Столыпин молотил свое, не слезал:
— Как — защитить? С оружием в руках? Есть у нас «красная милиция», против нее стоит «черная сотня», а вы намерены «бело-розовые дружины» создать? Тогда обучите их стрельбе и подчините командиров вашему помощнику по линии Департамента полиции. На это согласны?
… Разговор, считал Милюков, не получился.
Разговор был нужный, думал Столыпин, подъезжая к Царскому Селу. Очень нужный разговор. Тряпка этот Милюков, полнейшая, безнадежная тряпка. Есть полный резон доложить государю, что «министерство доверия» выйдет из доверия русских людей через неделю, приведет страну к гражданской войне, прольются реки крови; срам будет перед западными монархиями, да и перед паршивой Третьей республикой тоже: те своих коммунаров у стенки за милу душу расстреляли, когда те вконец допекли.
— Я не могу рисковать спокойствием моего народа, — сказал Николай, выслушав доклад Столыпина. — Разве я позволю отдать моих подданных в руки людей, лишенных хребта? И они получили большинство в Думе?! Что за безответственность, неужели граф Сергей Юльевич не мог проконтролировать выборы?! Подумайте, пожалуйста, с кем бы еще следовало встретиться, Петр Аркадьевич, неужели оскудела земля наша сильными людьми?
В тот же день, поздно вечером, Столыпин позвонил Гучкову:
— Александр Иванович, что-то я вас перестал видеть у мистера Чарльза. Нет страшней перерыва, чем в гимнастике, немедленно почувствуете одышку.
— О брюхе отчего не говорите?
— Щажу самолюбие.
— Завтра поборемся?
— Сегодня.
Гучков посмотрел на большие английские часы с вестминстерским боем, что стояли за камином: половина одиннадцатого.
— Да я в шлафроке уж, Петр Аркадьевич.
— Ну и прекрасно.
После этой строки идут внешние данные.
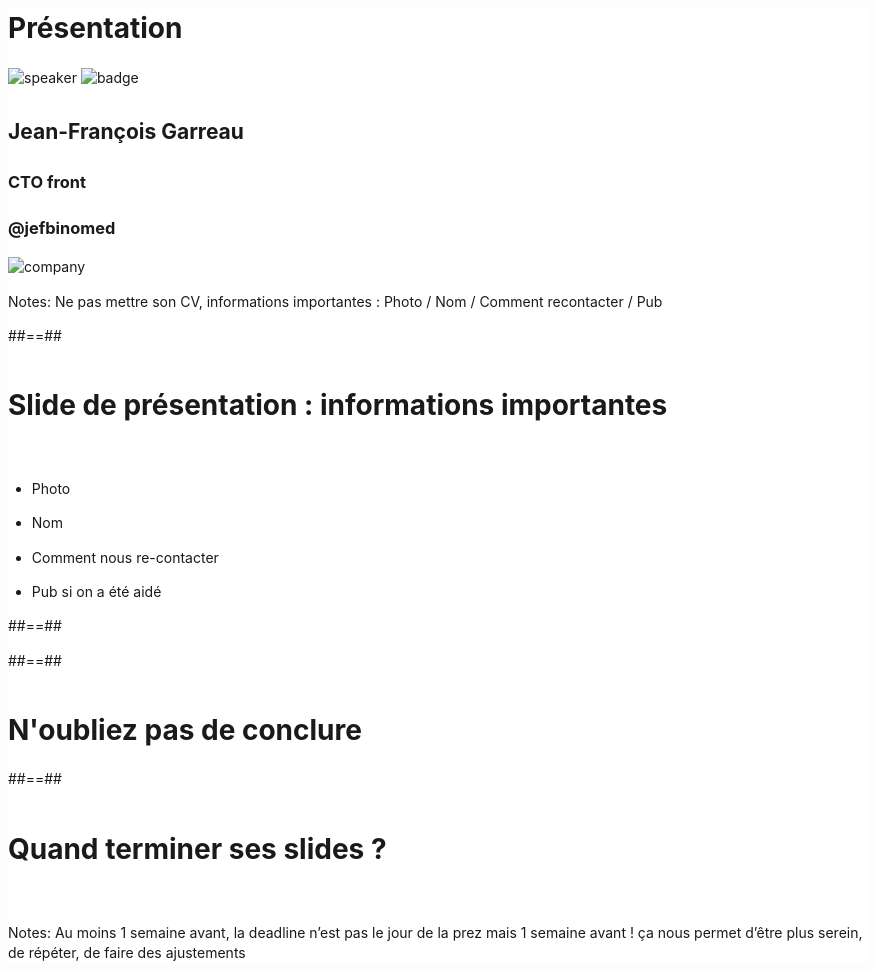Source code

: 

# Présentation

![speaker](./assets/images/jf.jpg)
![badge](./assets/images/gde.png)

<h2> Jean-François<span> Garreau</span></h2>

### CTO front


### @jefbinomed


![company](./assets/images/logo-sfeir-blanc.png)

Notes:
Ne pas mettre son CV, informations importantes : Photo / Nom / Comment recontacter / Pub

##==##



# Slide de présentation : informations importantes

<br>

* Photo

* Nom

* Comment nous re-contacter

* Pub si on a été aidé


##==##



##==##


# N'oubliez pas de conclure


##==##


# Quand terminer ses slides ?

<br>

Notes:
Au moins 1 semaine avant, la deadline n’est pas le jour de la prez mais 1 semaine avant ! ça nous permet d’être plus serein, de répéter, de faire des ajustements
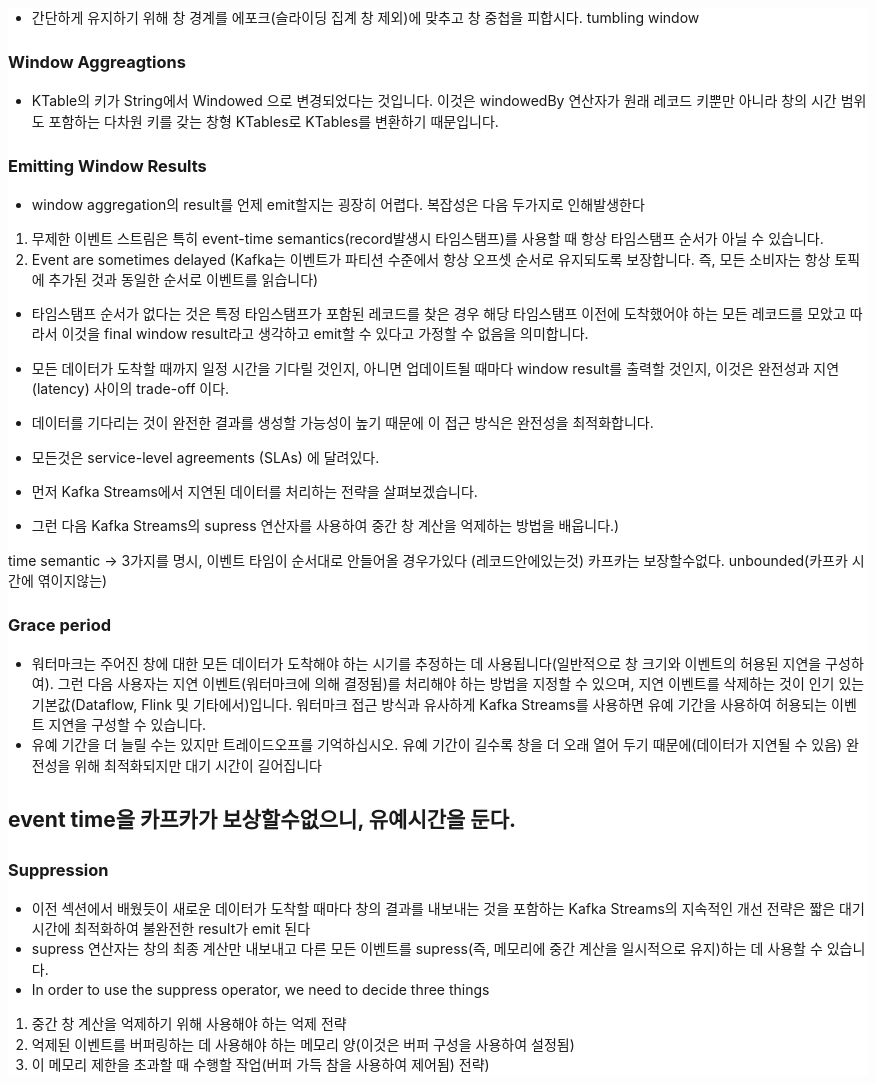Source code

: - 간단하게 유지하기 위해 창 경계를 에포크(슬라이딩 집계 창 제외)에 맞추고 창 중첩을 피합시다. tumbling window





### Window Aggreagtions
- KTable의 키가 String에서 Windowed<String> 으로 변경되었다는 것입니다. 이것은 windowedBy 연산자가 원래 레코드 키뿐만 아니라 창의 시간 범위도 포함하는 다차원 키를 갖는 창형 KTables로 KTables를 변환하기 때문입니다.






### Emitting Window Results
- window aggregation의 result를 언제 emit할지는 굉장히 어렵다. 복잡성은 다음 두가지로 인해발생한다
1. 무제한 이벤트 스트림은 특히 event-time semantics(record발생시 타임스탬프)를 사용할 때 항상 타임스탬프 순서가 아닐 수 있습니다.
2. Event are sometimes delayed
(Kafka는 이벤트가 파티션 수준에서 항상 오프셋 순서로 유지되도록 보장합니다. 즉, 모든 소비자는 항상 토픽에 추가된 것과 동일한 순서로 이벤트를 읽습니다)

- 타임스탬프 순서가 없다는 것은 특정 타임스탬프가 포함된 레코드를 찾은 경우 해당 타임스탬프 이전에 도착했어야 하는 모든 레코드를 모았고 따라서 이것을 final window result라고 생각하고 emit할 수 있다고 가정할 수 없음을 의미합니다. 
- 모든 데이터가 도착할 때까지 일정 시간을 기다릴 것인지, 아니면 업데이트될 때마다 window result를 출력할 것인지, 이것은 완전성과 지연(latency) 사이의 trade-off 이다.
- 데이터를 기다리는 것이 완전한 결과를 생성할 가능성이 높기 때문에 이 접근 방식은 완전성을 최적화합니다.
- 모든것은  service-level agreements (SLAs) 에 달려있다.



- 먼저 Kafka Streams에서 지연된 데이터를 처리하는 전략을 살펴보겠습니다.
- 그런 다음 Kafka Streams의 supress 연산자를 사용하여 중간 창 계산을 억제하는 방법을 배웁니다.)

time semantic -> 3가지를 명시, 이벤트 타임이 순서대로 안들어올 경우가있다 (레코드안에있는것) 카프카는 보장할수없다. unbounded(카프카 시간에 엮이지않는)





### Grace period

- 워터마크는 주어진 창에 대한 모든 데이터가 도착해야 하는 시기를 추정하는 데 사용됩니다(일반적으로 창 크기와 이벤트의 허용된 지연을 구성하여). 그런 다음 사용자는 지연 이벤트(워터마크에 의해 결정됨)를 처리해야 하는 방법을 지정할 수 있으며, 지연 이벤트를 삭제하는 것이 인기 있는 기본값(Dataflow, Flink 및 기타에서)입니다. 워터마크 접근 방식과 유사하게 Kafka Streams를 사용하면 유예 기간을 사용하여 허용되는 이벤트 지연을 구성할 수 있습니다. 
- 유예 기간을 더 늘릴 수는 있지만 트레이드오프를 기억하십시오. 유예 기간이 길수록 창을 더 오래 열어 두기 때문에(데이터가 지연될 수 있음) 완전성을 위해 최적화되지만 대기 시간이 길어집니다

## event time을 카프카가 보상할수없으니, 유예시간을 둔다.




### Suppression
- 이전 섹션에서 배웠듯이 새로운 데이터가 도착할 때마다 창의 결과를 내보내는 것을 포함하는 Kafka Streams의 지속적인 개선 전략은 짧은 대기 시간에 최적화하여 불완전한 result가 emit 된다
- supress 연산자는 창의 최종 계산만 내보내고 다른 모든 이벤트를 supress(즉, 메모리에 중간 계산을 일시적으로 유지)하는 데 사용할 수 있습니다.
- In order to use the suppress operator, we need to decide three things
1. 중간 창 계산을 억제하기 위해 사용해야 하는 억제 전략 
2. 억제된 이벤트를 버퍼링하는 데 사용해야 하는 메모리 양(이것은 버퍼 구성을 사용하여 설정됨) 
3. 이 메모리 제한을 초과할 때 수행할 작업(버퍼 가득 참을 사용하여 제어됨) 전략)
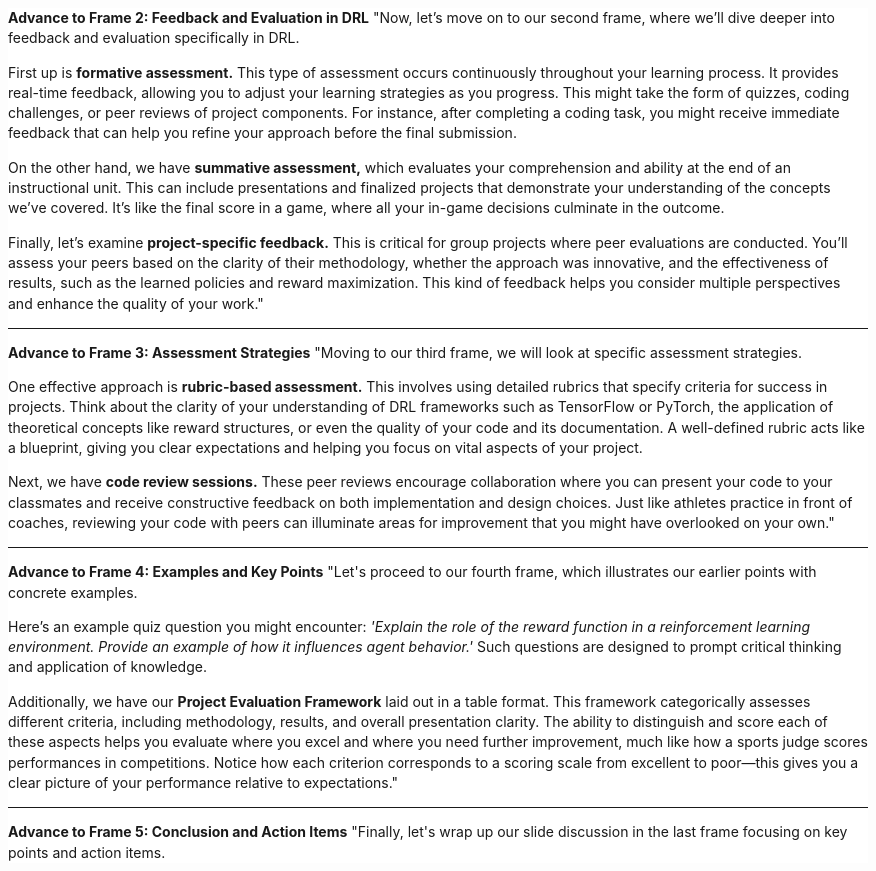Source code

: 
**Advance to Frame 2: Feedback and Evaluation in DRL**
"Now, let’s move on to our second frame, where we’ll dive deeper into feedback and evaluation specifically in DRL.

First up is **formative assessment.** This type of assessment occurs continuously throughout your learning process. It provides real-time feedback, allowing you to adjust your learning strategies as you progress. This might take the form of quizzes, coding challenges, or peer reviews of project components. For instance, after completing a coding task, you might receive immediate feedback that can help you refine your approach before the final submission.

On the other hand, we have **summative assessment,** which evaluates your comprehension and ability at the end of an instructional unit. This can include presentations and finalized projects that demonstrate your understanding of the concepts we’ve covered. It’s like the final score in a game, where all your in-game decisions culminate in the outcome. 

Finally, let’s examine **project-specific feedback.** This is critical for group projects where peer evaluations are conducted. You’ll assess your peers based on the clarity of their methodology, whether the approach was innovative, and the effectiveness of results, such as the learned policies and reward maximization. This kind of feedback helps you consider multiple perspectives and enhance the quality of your work."

---

**Advance to Frame 3: Assessment Strategies**
"Moving to our third frame, we will look at specific assessment strategies. 

One effective approach is **rubric-based assessment.** This involves using detailed rubrics that specify criteria for success in projects. Think about the clarity of your understanding of DRL frameworks such as TensorFlow or PyTorch, the application of theoretical concepts like reward structures, or even the quality of your code and its documentation. A well-defined rubric acts like a blueprint, giving you clear expectations and helping you focus on vital aspects of your project.

Next, we have **code review sessions.** These peer reviews encourage collaboration where you can present your code to your classmates and receive constructive feedback on both implementation and design choices. Just like athletes practice in front of coaches, reviewing your code with peers can illuminate areas for improvement that you might have overlooked on your own."

---

**Advance to Frame 4: Examples and Key Points**
"Let's proceed to our fourth frame, which illustrates our earlier points with concrete examples.

Here’s an example quiz question you might encounter: *'Explain the role of the reward function in a reinforcement learning environment. Provide an example of how it influences agent behavior.'* Such questions are designed to prompt critical thinking and application of knowledge. 

Additionally, we have our **Project Evaluation Framework** laid out in a table format. This framework categorically assesses different criteria, including methodology, results, and overall presentation clarity. The ability to distinguish and score each of these aspects helps you evaluate where you excel and where you need further improvement, much like how a sports judge scores performances in competitions. Notice how each criterion corresponds to a scoring scale from excellent to poor—this gives you a clear picture of your performance relative to expectations."

---

**Advance to Frame 5: Conclusion and Action Items**
"Finally, let's wrap up our slide discussion in the last frame focusing on key points and action items.
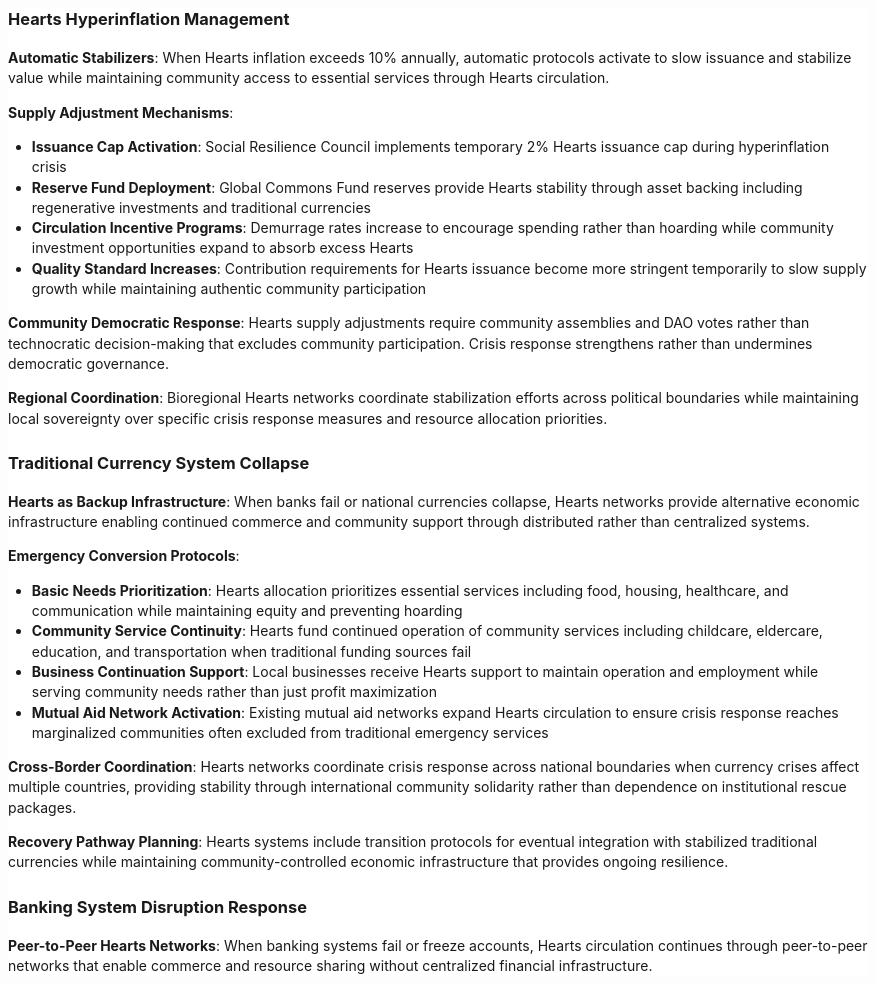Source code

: ### Hearts Hyperinflation Management

**Automatic Stabilizers**: When Hearts inflation exceeds 10% annually, automatic protocols activate to slow issuance and stabilize value while maintaining community access to essential services through Hearts circulation.

**Supply Adjustment Mechanisms**:
- **Issuance Cap Activation**: Social Resilience Council implements temporary 2% Hearts issuance cap during hyperinflation crisis
- **Reserve Fund Deployment**: Global Commons Fund reserves provide Hearts stability through asset backing including regenerative investments and traditional currencies
- **Circulation Incentive Programs**: Demurrage rates increase to encourage spending rather than hoarding while community investment opportunities expand to absorb excess Hearts
- **Quality Standard Increases**: Contribution requirements for Hearts issuance become more stringent temporarily to slow supply growth while maintaining authentic community participation

**Community Democratic Response**: Hearts supply adjustments require community assemblies and DAO votes rather than technocratic decision-making that excludes community participation. Crisis response strengthens rather than undermines democratic governance.

**Regional Coordination**: Bioregional Hearts networks coordinate stabilization efforts across political boundaries while maintaining local sovereignty over specific crisis response measures and resource allocation priorities.

### Traditional Currency System Collapse

**Hearts as Backup Infrastructure**: When banks fail or national currencies collapse, Hearts networks provide alternative economic infrastructure enabling continued commerce and community support through distributed rather than centralized systems.

**Emergency Conversion Protocols**:
- **Basic Needs Prioritization**: Hearts allocation prioritizes essential services including food, housing, healthcare, and communication while maintaining equity and preventing hoarding
- **Community Service Continuity**: Hearts fund continued operation of community services including childcare, eldercare, education, and transportation when traditional funding sources fail
- **Business Continuation Support**: Local businesses receive Hearts support to maintain operation and employment while serving community needs rather than just profit maximization
- **Mutual Aid Network Activation**: Existing mutual aid networks expand Hearts circulation to ensure crisis response reaches marginalized communities often excluded from traditional emergency services

**Cross-Border Coordination**: Hearts networks coordinate crisis response across national boundaries when currency crises affect multiple countries, providing stability through international community solidarity rather than dependence on institutional rescue packages.

**Recovery Pathway Planning**: Hearts systems include transition protocols for eventual integration with stabilized traditional currencies while maintaining community-controlled economic infrastructure that provides ongoing resilience.

### Banking System Disruption Response

**Peer-to-Peer Hearts Networks**: When banking systems fail or freeze accounts, Hearts circulation continues through peer-to-peer networks that enable commerce and resource sharing without centralized financial infrastructure.
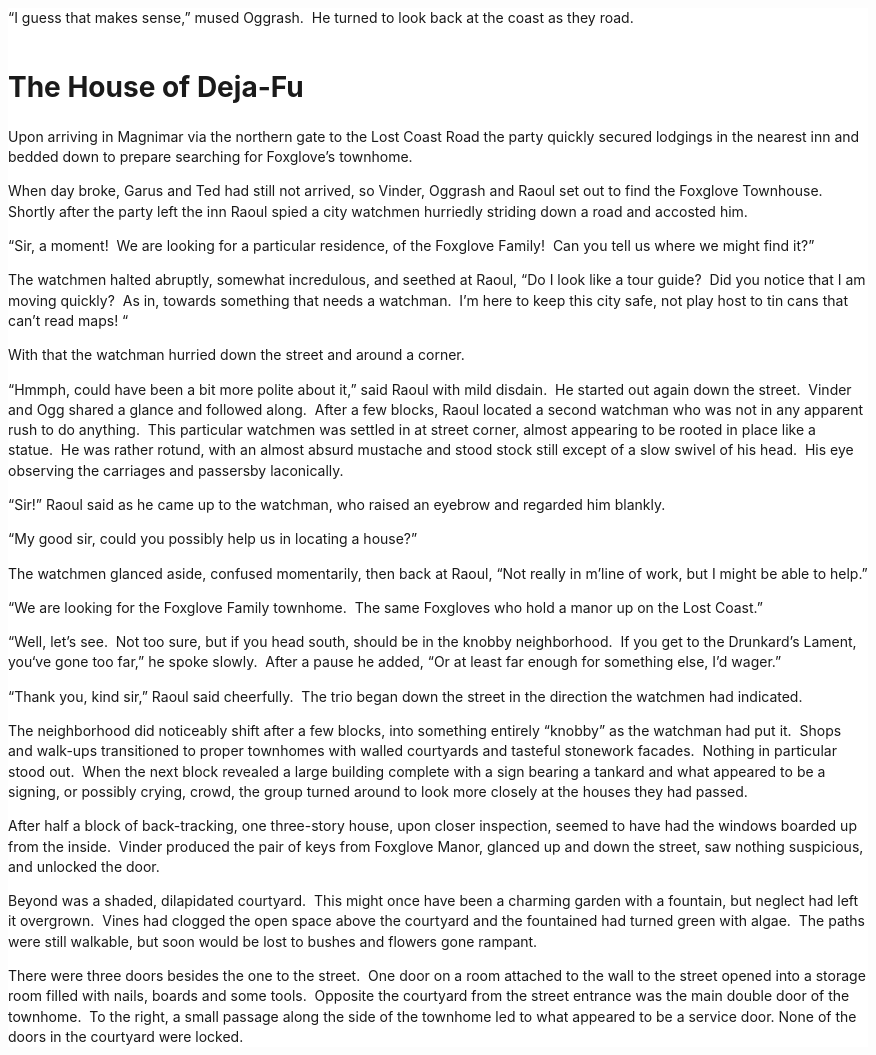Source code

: “I guess that makes sense,” mused Oggrash.&nbsp; He turned to look back at the coast as they road.
<h1>The House of Deja-Fu</h1>
Upon arriving in Magnimar via the northern gate to the Lost Coast Road the party quickly secured lodgings in the nearest inn and bedded down to prepare searching for Foxglove’s townhome.&nbsp;

When day broke, Garus and Ted had still not arrived, so Vinder, Oggrash and Raoul set out to find the Foxglove Townhouse.&nbsp; Shortly after the party left the inn Raoul spied a city watchmen hurriedly striding down a road and accosted him.

“Sir, a moment!&nbsp; We are looking for a particular residence, of the Foxglove Family!&nbsp; Can you tell us where we might find it?”

The watchmen halted abruptly, somewhat incredulous, and seethed at Raoul, “Do I look like a tour guide?&nbsp; Did you notice that I am moving quickly?&nbsp; As in, towards something that needs a watchman.&nbsp; I’m here to keep this city safe, not play host to tin cans that can’t read maps! “

With that the watchman hurried down the street and around a corner.

“Hmmph, could have been a bit more polite about it,” said Raoul with mild disdain.&nbsp; He started out again down the street.&nbsp; Vinder and Ogg shared a glance and followed along.&nbsp; After a few blocks, Raoul located a second watchman who was not in any apparent rush to do anything.&nbsp; This particular watchmen was settled in at street corner, almost appearing to be rooted in place like a statue.&nbsp; He was rather rotund, with an almost absurd mustache and stood stock still except of a slow swivel of his head.&nbsp; His eye observing the carriages and passersby laconically.

“Sir!” Raoul said as he came up to the watchman, who raised an eyebrow and regarded him blankly.

“My good sir, could you possibly help us in locating a house?”

The watchmen glanced aside, confused momentarily, then back at Raoul, “Not really in m’line of work, but I might be able to help.”

“We are looking for the Foxglove Family townhome.&nbsp; The same Foxgloves who hold a manor up on the Lost Coast.”

“Well, let’s see.&nbsp; Not too sure, but if you head south, should be in the knobby neighborhood.&nbsp; If you get to the Drunkard’s Lament, you‘ve gone too far,” he spoke slowly.&nbsp; After a pause he added, “Or at least far enough for something else, I’d wager.”

“Thank you, kind sir,” Raoul said cheerfully. &nbsp;The trio began down the street in the direction the watchmen had indicated.

The neighborhood did noticeably shift after a few blocks, into something entirely “knobby” as the watchman had put it.&nbsp; Shops and walk-ups transitioned to proper townhomes with walled courtyards and tasteful stonework facades.&nbsp; Nothing in particular stood out. &nbsp;When the next block revealed a large building complete with a sign bearing a tankard and what appeared to be a signing, or possibly crying, crowd, the group turned around to look more closely at the houses they had passed.

After half a block of back-tracking, one three-story house, upon closer inspection, seemed to have had the windows boarded up from the inside.&nbsp; Vinder produced the pair of keys from Foxglove Manor, glanced up and down the street, saw nothing suspicious, and unlocked the door.

Beyond was a shaded, dilapidated courtyard.&nbsp; This might once have been a charming garden with a fountain, but neglect had left it overgrown.&nbsp; Vines had clogged the open space above the courtyard and the fountained had turned green with algae.&nbsp; The paths were still walkable, but soon would be lost to bushes and flowers gone rampant.

There were three doors besides the one to the street.&nbsp; One door on a room attached to the wall to the street opened into a storage room filled with nails, boards and some tools.&nbsp; Opposite the courtyard from the street entrance was the main double door of the townhome.&nbsp; To the right, a small passage along the side of the townhome led to what appeared to be a service door. None of the doors in the courtyard were locked.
Скидывайте его, одевайтесь, и давайте-ка встретимся на острове.
Ответа ждать не стал — положил трубку.
Гучков переоделся, потом рассмеялся, подумав, что мистера Чарльза нет наверняка, поздно; вызвал аппарат Столыпина, но секретарь, дежуривший у него на Аптекарском, ответил, что его превосходительство только что отправились на занятие гимнастикой.
… Гучков остановил авто возле зала, который содержал мистер Чарльз, выругался сквозь зубы: ни одно окно не освещено, пусто, тишь.
— Не сердитесь, — донесся из темноты голос Столыпина, — спасибо, что приехали.
Он шагнул на дорогу в свет фар; тело будто перерезано пополам, лицо мучнисто-белое, только глаза сияют, большие глаза, совсем не щелочки, как все иное время.
Обнял Гучкова за талию — до плеч не дотянулся, — рассмеялся:
— Приучайтесь к конспирации. Чарльз сейчас прибудет, я за ним шофера послал, мой парень за пять минут обернется… Какие у вас отношения с Шиповым?